The (other) problem with automatic conversion of free software to proprietary software
If you'd like an essay-formatted version of this post to read or share, here's a link to it on pluralistic.net, my surveillance-free, ad-free, tracker-free blog:
https://pluralistic.net/2026/04/23/poison-pill/#kobayashied
Here's an interesting stunt: a project called Malus.sh will take your money, and in exchange, it will ingest any free/open source code you want, refactor that code using an LLM, and spit out a "clean room" version that is freed from all the obligations imposed by the original project's software license:
https://www.404media.co/this-ai-tool-rips-off-open-source-software-without-violating-copyright/?ref=daily-stories-newsletter
Malus was co-created by Mike Nolan, who "researches the political economy of open source software and currently works for the United Nations." Nolan told 404 Media's Emanuel Maiberg that he shipped Malus as a real, live-fire business that will exchange money for an AI service that destroys the commons as a way to alert the free software movement to a serious danger.
As Maiberg writes, Malus relies on a legal precedent set in 1982, in which IBM brought a copyright suit against a small upstart called Columbia Data Products for reverse-engineering an IBM software product. IBM's argument was that Columbia must have copied its code – the copyrightable part of a work of software – in order to reimplement the functionality of that code. Functions aren't copyrightable: copyright protects creative expressions, not the ideas that inspire those expressions. The idea of a computer program that performs a certain algorithm is not copyrightable, but the code that turns that idea into a computer program is copyrightable.
Columbia's successful defense against IBM involved using a "clean room" in which two isolated teams collaborated on the reimplementation. The first team examined the IBM program and wrote a specification for another program that would replicate its functionality. The second team received the specification and turned it into a computer program. The first team did handle IBM software, but they did not create a new work of software. The second team did create a new work of software, but they never handled any IBM code.
This is the model for Malus: it pairs two LLMs, the first of which analyzes a free software program and prepares a specification for a program that performs the identical function. The second program receives that specification and writes a new program.
The Malus FAQ performs a "be as evil as possible" explanation for the purpose of this exercise:
Our proprietary AI robots independently recreate any open source project from scratch. The result? Legally distinct code with corporate-friendly licensing. No attribution. No copyleft. No problems.
This business about "attribution" and "copyleft" is a reference to the terms imposed by some free software licenses. The purpose of free software is to create a commons of user-inspectable, user-modifiable software that anyone can use, improve, and distribute. To achieve this, many free software licenses impose obligations on the people who distribute their code: you are allowed to take the code, improve the code, give it away or sell it, but you have to let other people do the same.
Typically, you have to inform people when there's free software in a package you've distributed (attribution) and supply them with the "source code" (the part that humans read and write, which is then "compiled" into code that a computer can use) on demand, so they can make their own changes. This system of requiring other people to share the things they make out of the code you share with them is sometimes called "copyleft," because it uses copyright, which is normally a system for restricting re-use to require people not to restrict that use.
Companies love to use free software, but they don't like to share free software. Companies like Vizio raid the commons for software that is collectively created and maintained, then simply refuse to live up to their end of the bargain, violating the license terms and (incorrectly) assuming no one will sue them:
https://pluralistic.net/2021/10/20/vizio-vs-the-world/#dumbcast
Malus's promise, then, is that you can pay them to create fully functional reimplementations of any free/open source software package that your company can treat as proprietary, without any obligations to the commons. You won't even have to attribute the original software project that you knocked off!
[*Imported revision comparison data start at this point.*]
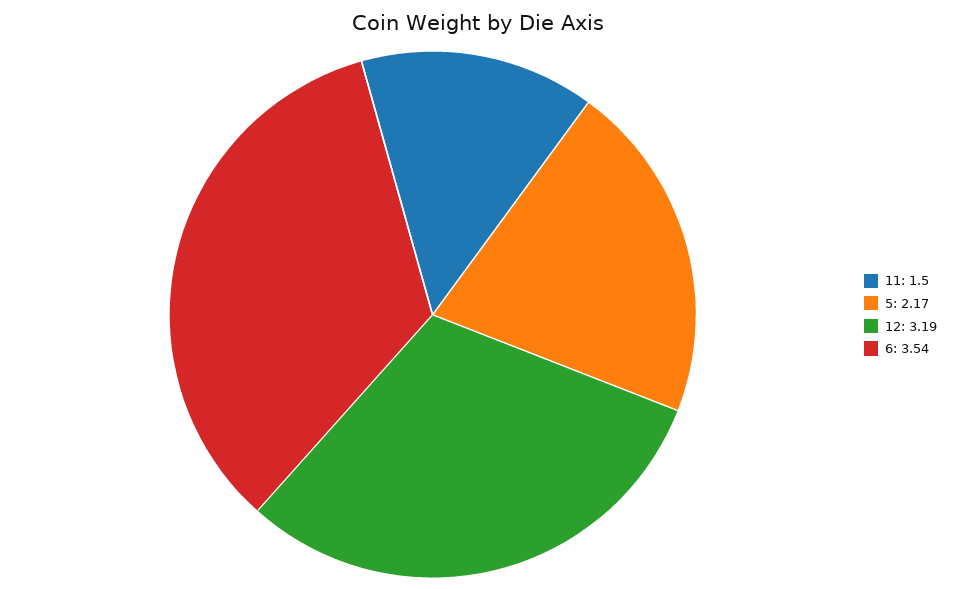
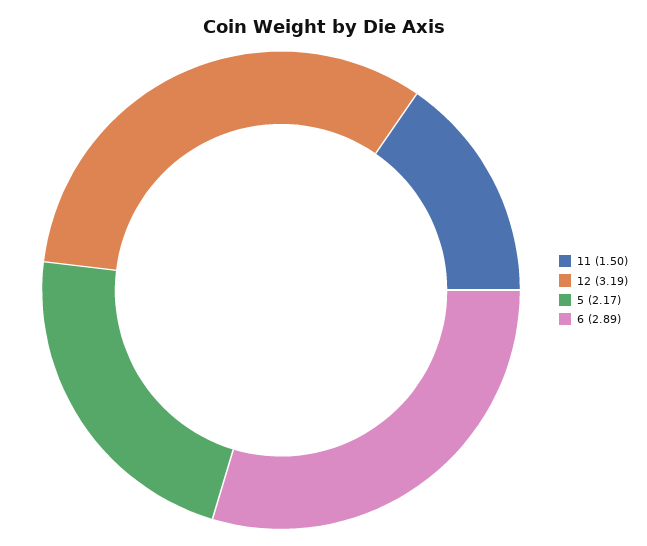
  {
    "11": 1.5,
    "5": 2.17,
    "12": 3.19,
-   "6": 3.54
+   "6": 2.89
  }

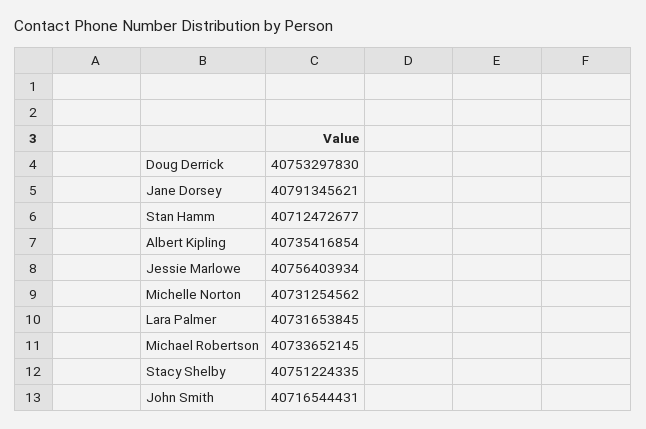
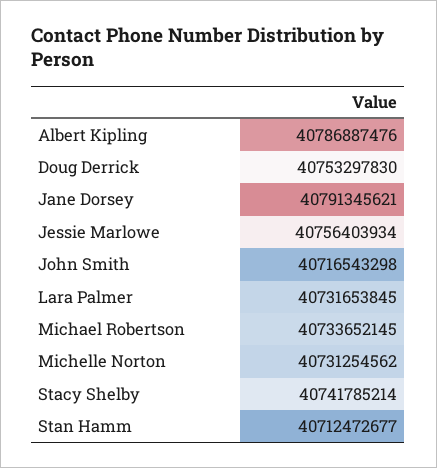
  {
    "Doug Derrick": 40753297830,
    "Jane Dorsey": 40791345621,
    "Stan Hamm": 40712472677,
-   "Albert Kipling": 40735416854,
+   "Albert Kipling": 40786887476,
    "Jessie Marlowe": 40756403934,
    "Michelle Norton": 40731254562,
    "Lara Palmer": 40731653845,
    "Michael Robertson": 40733652145,
-   "Stacy Shelby": 40751224335,
+   "Stacy Shelby": 40741785214,
-   "John Smith": 40716544431
+   "John Smith": 40716543298
  }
This is the risk that Nolan and his partner are trying to awaken the free/open source community to: that our commons is about to be raided by selfish monsters who serve as gut-flora for the immortal colony organisms we call "limited liability corporations," who will steal everything we've built and destroy the social contract we live by.
This is a real problem, but not because of AI. We already have this situation, and it's really bad. Most of the foundational free software projects were created under older licenses that did not contemplate cloud computing and software as a service. The "copyleft" obligations of these licenses are triggered by the distribution of the software – that is, when I send you a copy of the code.